The policy shock came from debate over Kim Yong-beom’s proposed AI “national dividend.” Maeil Business Newspaper reported that the idea involved returning wealth and tax revenue generated by the AI and semiconductor industries to citizens in dividend form [1]. Chosun Biz reported that market volatility was tied to a social-media post by Kim and to investor confusion over possible policy fallout as calls grew to redistribute corporate profits amassed during the AI boom [
3].
For markets, the key issue was ambiguity. If investors believed the plan could lead to new taxes, levies, or profit-sharing mechanisms aimed at AI-linked companies, expected future returns for the same companies leading the KOSPI would be repriced lower. One later report said Kim clarified that the plan would use “excess tax revenue,” not a direct corporate tax [32]. That clarification matters, but the initial reaction came before investors had clear implementation details.
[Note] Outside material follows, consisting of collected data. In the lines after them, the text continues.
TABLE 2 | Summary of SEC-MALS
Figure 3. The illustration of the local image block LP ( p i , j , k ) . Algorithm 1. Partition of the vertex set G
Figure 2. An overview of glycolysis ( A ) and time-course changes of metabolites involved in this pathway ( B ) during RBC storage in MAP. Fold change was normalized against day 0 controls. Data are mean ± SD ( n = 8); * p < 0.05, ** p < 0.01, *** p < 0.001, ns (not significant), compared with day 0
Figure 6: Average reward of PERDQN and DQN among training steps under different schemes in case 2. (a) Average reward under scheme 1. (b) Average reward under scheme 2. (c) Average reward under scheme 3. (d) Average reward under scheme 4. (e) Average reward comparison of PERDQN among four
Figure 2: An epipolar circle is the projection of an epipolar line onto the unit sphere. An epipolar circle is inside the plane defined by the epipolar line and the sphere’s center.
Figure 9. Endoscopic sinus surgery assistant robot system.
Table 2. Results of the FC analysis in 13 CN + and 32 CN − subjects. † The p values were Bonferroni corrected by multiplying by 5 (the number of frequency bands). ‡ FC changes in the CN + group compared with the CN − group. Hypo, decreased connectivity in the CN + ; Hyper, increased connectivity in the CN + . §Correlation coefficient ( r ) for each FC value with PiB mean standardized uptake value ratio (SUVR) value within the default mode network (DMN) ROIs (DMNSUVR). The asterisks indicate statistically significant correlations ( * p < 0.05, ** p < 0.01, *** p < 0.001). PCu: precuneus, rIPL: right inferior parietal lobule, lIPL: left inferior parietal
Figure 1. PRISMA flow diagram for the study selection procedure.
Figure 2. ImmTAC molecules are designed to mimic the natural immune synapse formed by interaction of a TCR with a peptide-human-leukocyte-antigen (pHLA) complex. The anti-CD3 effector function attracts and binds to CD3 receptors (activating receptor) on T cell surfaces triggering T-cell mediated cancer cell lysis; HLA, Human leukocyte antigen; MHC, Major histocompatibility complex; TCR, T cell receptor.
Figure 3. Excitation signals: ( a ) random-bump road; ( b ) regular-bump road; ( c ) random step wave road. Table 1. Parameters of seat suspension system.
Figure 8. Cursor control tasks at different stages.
Samsung Electronics and SK Hynix were not just large stocks caught in a broad market decline. They were the core of the rally. Channel NewsAsia identified the May 11 record move as an AI-led chipmaker rally, with both companies hitting record levels [36]. Financial News reported that on May 6 the KOSPI closed above 7,300 for the first time as Samsung Electronics and SK Hynix surged more than 10% [
21].
The market’s dependence on those two names had been building for months. KED Global reported in January that the rise in Samsung and SK Hynix had put the two chipmakers’ value at about 40% of the main bourse [45]. A separate May 4 report said the KOSPI surged more than 5% as Samsung and SK Hynix dominated the move, even though decliners outnumbered gainers [
33].
That concentration made the index fragile. When concerns focused on AI profits and semiconductor windfalls, pressure on the two chip leaders quickly became pressure on the whole benchmark.
The selloff turned a market correction into a political-economy debate. Reports framed the AI dividend proposal around whether wealth and taxes generated by AI and semiconductors should be returned to citizens [1]. Investors, however, had to consider whether redistribution would come from general public revenue or from a new claim on corporate profits.
The distinction is important. If the proposal is limited to distributing excess tax revenue, the direct hit to chipmaker earnings could be much smaller [32]. If it evolves into a new tax or profit-sharing burden on AI-linked companies, investors may attach a higher policy-risk discount to the stocks most exposed to the AI boom.
The KOSPI plunged after nearly hitting 8,000 because several risks arrived together: a fast AI-led rally, heavy foreign profit-taking, narrow leadership by Samsung Electronics and SK Hynix, and uncertainty over whether the government might seek to share part of the AI and semiconductor windfall through an AI “national dividend” [2][
3][
4].
Kim Yong-beom’s proposal did not single-handedly cause the reversal. It changed the interpretation of the selloff. What could have looked like normal profit-taking became a warning that Korea’s AI boom now carries policy risk as well as valuation and positioning risk.